L’Attester produit l’Evidence. Le Reference Value Provider fournit les états attendus. L’Endorser apporte des garanties sur certaines capacités. Le Verifier applique une Appraisal Policy for Evidence et signe un Attestation Result. Le Relying Party décide, au regard de sa propre politique, l’opération ou la donnée qui devient accessible.
Les rôles peuvent résider dans un même service. Leurs décisions ne disparaissent pas pour autant.
Une référence a une provenance, une version, une date d’effet et un retrait éventuel. Après la découverte d’une vulnérabilité, le même condensat peut passer d’acceptable à interdit sans changement de l’équipement. L’administrateur de la référence exerce donc un pouvoir de sécurité à distance.
Le Verifier peut rendre une preuve hétérogène compréhensible pour le Relying Party. En échange, il devient une concentration de confiance.

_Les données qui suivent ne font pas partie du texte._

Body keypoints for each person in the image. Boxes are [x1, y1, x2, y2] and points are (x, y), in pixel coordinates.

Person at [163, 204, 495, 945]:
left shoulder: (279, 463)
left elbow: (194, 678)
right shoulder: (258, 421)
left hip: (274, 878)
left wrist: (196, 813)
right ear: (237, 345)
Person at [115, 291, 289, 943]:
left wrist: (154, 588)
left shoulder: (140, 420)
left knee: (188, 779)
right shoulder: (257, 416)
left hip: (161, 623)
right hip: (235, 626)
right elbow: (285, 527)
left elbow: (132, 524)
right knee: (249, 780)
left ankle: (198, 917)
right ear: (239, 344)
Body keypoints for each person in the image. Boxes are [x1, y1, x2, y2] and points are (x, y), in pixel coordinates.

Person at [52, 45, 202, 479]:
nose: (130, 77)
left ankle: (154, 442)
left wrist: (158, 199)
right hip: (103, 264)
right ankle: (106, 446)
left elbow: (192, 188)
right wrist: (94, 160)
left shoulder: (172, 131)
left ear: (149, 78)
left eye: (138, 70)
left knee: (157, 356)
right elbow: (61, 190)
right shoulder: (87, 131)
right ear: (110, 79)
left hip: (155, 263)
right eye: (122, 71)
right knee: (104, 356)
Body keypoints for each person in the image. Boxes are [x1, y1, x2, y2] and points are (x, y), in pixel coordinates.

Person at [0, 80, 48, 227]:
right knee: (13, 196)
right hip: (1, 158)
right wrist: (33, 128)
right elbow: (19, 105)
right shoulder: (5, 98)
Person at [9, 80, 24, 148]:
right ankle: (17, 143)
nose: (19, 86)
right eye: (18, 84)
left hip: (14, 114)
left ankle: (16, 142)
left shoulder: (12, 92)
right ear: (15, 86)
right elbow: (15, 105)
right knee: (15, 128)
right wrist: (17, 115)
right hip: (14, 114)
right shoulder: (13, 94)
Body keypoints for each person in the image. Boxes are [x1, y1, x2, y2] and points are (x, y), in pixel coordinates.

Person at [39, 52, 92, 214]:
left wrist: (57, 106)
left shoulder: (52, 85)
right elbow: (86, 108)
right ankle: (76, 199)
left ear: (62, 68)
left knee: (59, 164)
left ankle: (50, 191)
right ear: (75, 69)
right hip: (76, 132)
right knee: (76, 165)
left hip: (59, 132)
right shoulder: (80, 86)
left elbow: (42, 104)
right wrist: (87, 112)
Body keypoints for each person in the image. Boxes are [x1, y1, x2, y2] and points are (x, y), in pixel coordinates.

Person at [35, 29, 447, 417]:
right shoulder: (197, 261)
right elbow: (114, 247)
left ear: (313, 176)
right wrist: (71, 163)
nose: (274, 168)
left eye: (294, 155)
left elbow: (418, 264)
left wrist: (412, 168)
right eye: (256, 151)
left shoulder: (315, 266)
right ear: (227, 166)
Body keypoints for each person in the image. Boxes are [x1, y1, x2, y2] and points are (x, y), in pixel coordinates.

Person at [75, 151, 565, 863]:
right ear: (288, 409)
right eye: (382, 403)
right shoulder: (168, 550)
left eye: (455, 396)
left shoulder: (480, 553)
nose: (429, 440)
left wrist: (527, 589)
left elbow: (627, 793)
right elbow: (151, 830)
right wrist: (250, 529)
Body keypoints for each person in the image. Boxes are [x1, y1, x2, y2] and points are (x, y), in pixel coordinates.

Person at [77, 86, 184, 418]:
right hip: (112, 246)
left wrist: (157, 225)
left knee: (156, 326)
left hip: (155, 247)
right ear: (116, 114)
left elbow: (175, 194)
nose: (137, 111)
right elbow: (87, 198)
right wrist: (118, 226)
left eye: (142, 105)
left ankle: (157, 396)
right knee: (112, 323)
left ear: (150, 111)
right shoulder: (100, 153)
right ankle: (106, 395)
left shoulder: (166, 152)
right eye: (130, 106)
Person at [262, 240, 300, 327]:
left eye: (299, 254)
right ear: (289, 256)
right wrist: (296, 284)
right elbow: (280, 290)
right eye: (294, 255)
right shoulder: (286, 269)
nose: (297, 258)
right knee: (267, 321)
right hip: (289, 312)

Son identité, sa version de politique, la fraîcheur et la force de l’Evidence doivent accompagner le résultat.
La conformité n’est pas l’habilitation. RFC 9334 explique qu’une entreprise peut reconnaître tous les appareils sains d’un fabricant, tout en n’admettant sur son réseau que ceux dont elle est propriétaire. Un appareil de prestataire, sain et authentique, reste extérieur au parc.
Conserver la chaîne plutôt que le voyant
L’enregistrement défendable suit :
périmètre mesuré → collecteur et instant → valeur → convention de nommage → sens des autorités → signataire et fraîcheur de l’EAT → profil → référence → politique et résultat du Verifier → politique du Relying Party → action accordée → résultat observé.
Un booléen ne permet pas de remonter cette chaîne.
Après un incident, il faut déterminer si le collecteur a omis l’état dangereux, si la référence l’a admis, si le Verifier a mal appliqué sa politique ou si le Relying Party a octroyé un droit excessif. Sans les transitions, chaque équipe montre le même voyant vert.
L’analyse de Heng Lu sur les couches de réalité et le pouvoir symbolique éclaire ce défaut. Nom, version, condensat et résultat représentent un état sélectionné. Ils gagnent en valeur quand la frontière avec l’exécution reste visible.
La preuve peut devenir un inventaire pour l’attaquant
Nom et version révèlent parfois le logiciel, le correctif ou la configuration. RFC 10013 avertit que leur stabilité peut permettre le suivi. Une mesure brute peut divulguer davantage.
La chaîne comporte souvent plusieurs consommateurs. Si le premier déchiffre l’EAT puis transmet des sous-ensembles sans l’enveloppe initiale, RFC 9711 exige une protection de communication équivalente et recommande de réduire l’exposition de chacun.
La souveraineté pratique des données impose de recenser les services, journaux, traces et évaluateurs qui détiennent effectivement ces informations. Posséder le matériel ne signifie pas contrôler toutes les copies de son état.
La divulgation doit suivre le besoin. Le contrôle d’accès peut consommer un résultat récent sans recevoir la configuration brute. Le service de remédiation peut avoir besoin de la version, pas d’un identifiant durable de l’appareil.
La limite est une qualité du standard
RFC 10013 ne dit jamais « cet appareil est bon ». C’est sa force.
Il normalise un objet de preuve, rapproche JSON et CBOR, exige que les profils définissent leurs extensions, impose un condensat fort et ordonne le rejet lorsque des champs dépendant du profil restent incompris. Puis il s’arrête.
Le collecteur répond du périmètre. L’Attester répond de la production de l’Evidence. Le signataire du composant répond de la provenance de l’artefact. Le fournisseur de références répond de l’état attendu. Le Verifier répond de l’évaluation. Le Relying Party répond du droit accordé.
Reconnaître un composant ouvre le raisonnement. Cela ne le clôt pas.